The last song was dedicated to him. While we sang it, pictures of Mr. Cook were projected onto the back wall in some sort of "this makes it look like he died but he's only really retiring" fashion. The song, though, this is the important part.

For a few weeks previous, whatever we'd be working on would be stopped once or twice a week so that we could shuffle to the gym (and try to get away with yelling in the hall) to practice the fifth-graders program. We'd be told to sit on the floor and be quiet (we were only capable of one of these) and everyone would do so. Most people would sit with their friends and I would sit by myself, which was common. I wasn't the weirdo who talked to his self at recess while simultaneously picking stucco off the walls and boogers out of his nose. No, I just didn't have many friends.

There we'd be, sitting on the floor in a loose group of friends or not-friends, and whoever was in charge of the program would explain what we would do today. The thing that we did every time, though, was work on the last song. It was the finale, and it was about Mr. Cook, so it must be flawless. The song, you may be guessing, is Hero by Mariah Carey. It goes something like this "And then a hero comes along/With the strength to carry on/And you cast your fears aside/And you know you will survive." Apparently Mr. Cook was this type of hero, which was news to me. I though this type of reverence was reserved for the likes of firefighters/police officers/septic tank cleaners (see previous list), etc.

I didn't really care though, because it gave me a chance to sing.

I didn't wear pink, nothing in my life was "faaaaabulous", and none of the boys in my class made me feel funny, but I liked to sing. I liked to sing a lot.

I read somewhere that Mariah Carey has a vocal range of some 2 million octaves (or somewhere around there [just go with me on this] ). Her higher registers border on the silent dog whistles that you see in movies and TV shows but never encounter in real life (this is, at least, my experience). She hits all of these high notes in the song "Hero."

And so did I.

In hindsight, it was probably good that I was sitting alone in the gym. When Mariah would hit a note that peeled the paint from the gym walls, so would I. I matched her note for note. These days I have a smoky rich (ahem) baritone voice, but in 1995, well, my voice did not match the wispy mustache that had already started growing beneath my nose. The fact that I could hit these notes was very pleasing to my fifth-grade self, as I still entertained the idea of being a professional singer. The coming years would effectively lower my range, and I would no longer have the castrato tones.

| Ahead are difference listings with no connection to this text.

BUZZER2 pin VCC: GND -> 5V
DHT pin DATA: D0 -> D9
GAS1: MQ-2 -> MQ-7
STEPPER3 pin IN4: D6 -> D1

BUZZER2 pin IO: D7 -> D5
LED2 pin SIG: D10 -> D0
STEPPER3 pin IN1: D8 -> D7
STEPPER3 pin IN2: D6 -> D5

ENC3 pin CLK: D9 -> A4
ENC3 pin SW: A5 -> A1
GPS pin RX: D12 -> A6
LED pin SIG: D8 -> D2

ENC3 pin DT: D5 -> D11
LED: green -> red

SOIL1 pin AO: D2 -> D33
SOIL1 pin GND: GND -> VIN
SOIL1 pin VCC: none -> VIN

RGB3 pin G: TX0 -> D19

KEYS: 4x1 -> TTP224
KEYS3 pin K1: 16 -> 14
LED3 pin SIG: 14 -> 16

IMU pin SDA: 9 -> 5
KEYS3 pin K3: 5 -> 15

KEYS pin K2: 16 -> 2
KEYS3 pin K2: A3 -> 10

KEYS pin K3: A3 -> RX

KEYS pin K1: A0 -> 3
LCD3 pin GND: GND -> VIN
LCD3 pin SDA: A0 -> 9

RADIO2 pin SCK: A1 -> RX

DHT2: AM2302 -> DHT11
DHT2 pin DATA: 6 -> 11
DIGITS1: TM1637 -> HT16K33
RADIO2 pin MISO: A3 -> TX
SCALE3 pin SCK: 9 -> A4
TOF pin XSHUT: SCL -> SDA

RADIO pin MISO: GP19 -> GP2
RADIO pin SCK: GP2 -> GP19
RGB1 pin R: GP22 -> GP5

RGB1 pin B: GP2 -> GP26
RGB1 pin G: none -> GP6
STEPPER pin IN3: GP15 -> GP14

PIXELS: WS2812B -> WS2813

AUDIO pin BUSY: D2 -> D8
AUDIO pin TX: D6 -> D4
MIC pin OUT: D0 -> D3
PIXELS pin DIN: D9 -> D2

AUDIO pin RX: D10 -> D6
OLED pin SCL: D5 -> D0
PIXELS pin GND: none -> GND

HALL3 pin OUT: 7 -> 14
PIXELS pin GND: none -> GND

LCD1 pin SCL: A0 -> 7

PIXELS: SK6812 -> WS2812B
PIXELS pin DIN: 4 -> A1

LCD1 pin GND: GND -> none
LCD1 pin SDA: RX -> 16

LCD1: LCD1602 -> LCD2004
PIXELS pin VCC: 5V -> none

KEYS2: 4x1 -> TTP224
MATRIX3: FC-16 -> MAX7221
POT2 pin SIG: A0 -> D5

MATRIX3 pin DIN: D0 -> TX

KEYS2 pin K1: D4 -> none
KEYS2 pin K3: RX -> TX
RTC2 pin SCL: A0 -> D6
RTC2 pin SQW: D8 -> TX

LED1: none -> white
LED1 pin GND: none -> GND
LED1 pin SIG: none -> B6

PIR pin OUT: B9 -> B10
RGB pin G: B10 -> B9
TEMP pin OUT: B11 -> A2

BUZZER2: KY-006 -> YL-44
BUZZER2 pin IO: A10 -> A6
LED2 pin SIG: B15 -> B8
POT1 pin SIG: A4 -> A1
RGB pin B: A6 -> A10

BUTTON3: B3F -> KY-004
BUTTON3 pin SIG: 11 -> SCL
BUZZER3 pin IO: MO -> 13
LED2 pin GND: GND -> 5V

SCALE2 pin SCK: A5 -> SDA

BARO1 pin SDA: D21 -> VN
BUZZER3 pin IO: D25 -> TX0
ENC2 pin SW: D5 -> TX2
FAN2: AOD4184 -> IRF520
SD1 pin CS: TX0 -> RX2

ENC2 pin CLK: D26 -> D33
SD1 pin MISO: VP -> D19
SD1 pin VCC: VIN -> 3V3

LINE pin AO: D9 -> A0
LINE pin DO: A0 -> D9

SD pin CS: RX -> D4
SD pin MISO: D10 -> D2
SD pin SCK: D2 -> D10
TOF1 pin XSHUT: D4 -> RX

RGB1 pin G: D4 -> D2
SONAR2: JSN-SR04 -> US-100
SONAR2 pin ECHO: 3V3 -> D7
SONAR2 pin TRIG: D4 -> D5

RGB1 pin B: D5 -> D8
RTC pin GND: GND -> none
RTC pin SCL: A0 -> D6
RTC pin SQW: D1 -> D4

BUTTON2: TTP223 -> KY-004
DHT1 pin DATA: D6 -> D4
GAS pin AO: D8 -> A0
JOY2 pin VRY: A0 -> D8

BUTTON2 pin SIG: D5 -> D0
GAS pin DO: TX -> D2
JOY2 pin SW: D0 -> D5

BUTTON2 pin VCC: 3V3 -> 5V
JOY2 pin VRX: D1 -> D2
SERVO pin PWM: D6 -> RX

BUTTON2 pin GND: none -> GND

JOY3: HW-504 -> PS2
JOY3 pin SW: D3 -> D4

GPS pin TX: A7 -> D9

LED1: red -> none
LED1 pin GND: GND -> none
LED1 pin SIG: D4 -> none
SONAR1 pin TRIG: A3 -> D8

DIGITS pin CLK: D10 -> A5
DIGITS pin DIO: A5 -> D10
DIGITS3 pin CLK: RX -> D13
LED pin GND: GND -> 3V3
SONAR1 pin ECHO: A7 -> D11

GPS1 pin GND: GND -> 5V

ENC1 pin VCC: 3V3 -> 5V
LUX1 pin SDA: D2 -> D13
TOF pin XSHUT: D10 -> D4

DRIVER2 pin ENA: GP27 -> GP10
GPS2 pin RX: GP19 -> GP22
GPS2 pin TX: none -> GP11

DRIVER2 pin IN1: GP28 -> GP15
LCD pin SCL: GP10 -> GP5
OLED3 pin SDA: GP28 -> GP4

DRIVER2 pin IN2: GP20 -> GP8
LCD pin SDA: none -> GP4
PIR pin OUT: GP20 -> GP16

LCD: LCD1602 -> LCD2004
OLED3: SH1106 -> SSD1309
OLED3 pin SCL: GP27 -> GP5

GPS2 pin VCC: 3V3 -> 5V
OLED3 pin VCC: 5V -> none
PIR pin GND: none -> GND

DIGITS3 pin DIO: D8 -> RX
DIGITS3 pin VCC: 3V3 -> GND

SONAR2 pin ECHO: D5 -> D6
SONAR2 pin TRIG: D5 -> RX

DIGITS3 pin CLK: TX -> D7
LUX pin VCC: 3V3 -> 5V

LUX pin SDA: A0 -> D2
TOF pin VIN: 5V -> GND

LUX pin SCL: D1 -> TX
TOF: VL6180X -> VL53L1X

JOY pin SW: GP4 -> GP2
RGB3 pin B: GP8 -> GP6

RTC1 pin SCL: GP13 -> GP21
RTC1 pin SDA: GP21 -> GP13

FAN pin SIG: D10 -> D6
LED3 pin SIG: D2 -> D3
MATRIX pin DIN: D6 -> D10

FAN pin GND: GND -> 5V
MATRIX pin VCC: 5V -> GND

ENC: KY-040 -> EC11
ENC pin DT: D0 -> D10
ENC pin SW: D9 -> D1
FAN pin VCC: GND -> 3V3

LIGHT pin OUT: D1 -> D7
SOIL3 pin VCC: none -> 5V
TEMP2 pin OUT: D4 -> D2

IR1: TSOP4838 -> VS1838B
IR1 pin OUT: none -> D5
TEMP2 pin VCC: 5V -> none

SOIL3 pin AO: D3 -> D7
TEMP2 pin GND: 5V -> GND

It's not that big of a deal because I couldn't pull off the "man singing like a woman" music niche quite Freddy Mercury or Mika.

That's probably because I don't like boys.

8.06.2007

Just checking in from Tempe, AZ

So, turns out I'm in the hometown of the band Jimmy Eat World. If you are not familiar, they are most well known for their song "the middle" which was more or less of constant rotation in radio stations across this great land in the years 01-02. In fact, I'm pretty sure it won some sort of award for its ability to be the song that no matter what is playing somewhere on the dial. Anyhoo, I did some research (because we passed a sign reading "Sky Harbor Airport" and I remember that the have a song called "Goodbye Sky Harbor," so I fired up wikipedia the next chance I got) and turns out I am in their home town. This is probably not nearly as exciting as it would seem, but these guys were my favorite band for many years (and still hold top billing for "favorite bands") and it's a nice thing for me.

I got another story idea this morning. I worte it down as quickly as I could before forgetting it. As I was writing down the details, I realized that it wasn't a new story, in fact, it was the hook to another story that I had thought up a coupla years ago. One that, though it had a nice basic premise, it had no real plot or conflict. But, ah yes, this is no longer the case. It is well on its way to being a fully excavated story project. I'm a bit excited.

Now all I have to do is take all these ideas and make them into actual stories.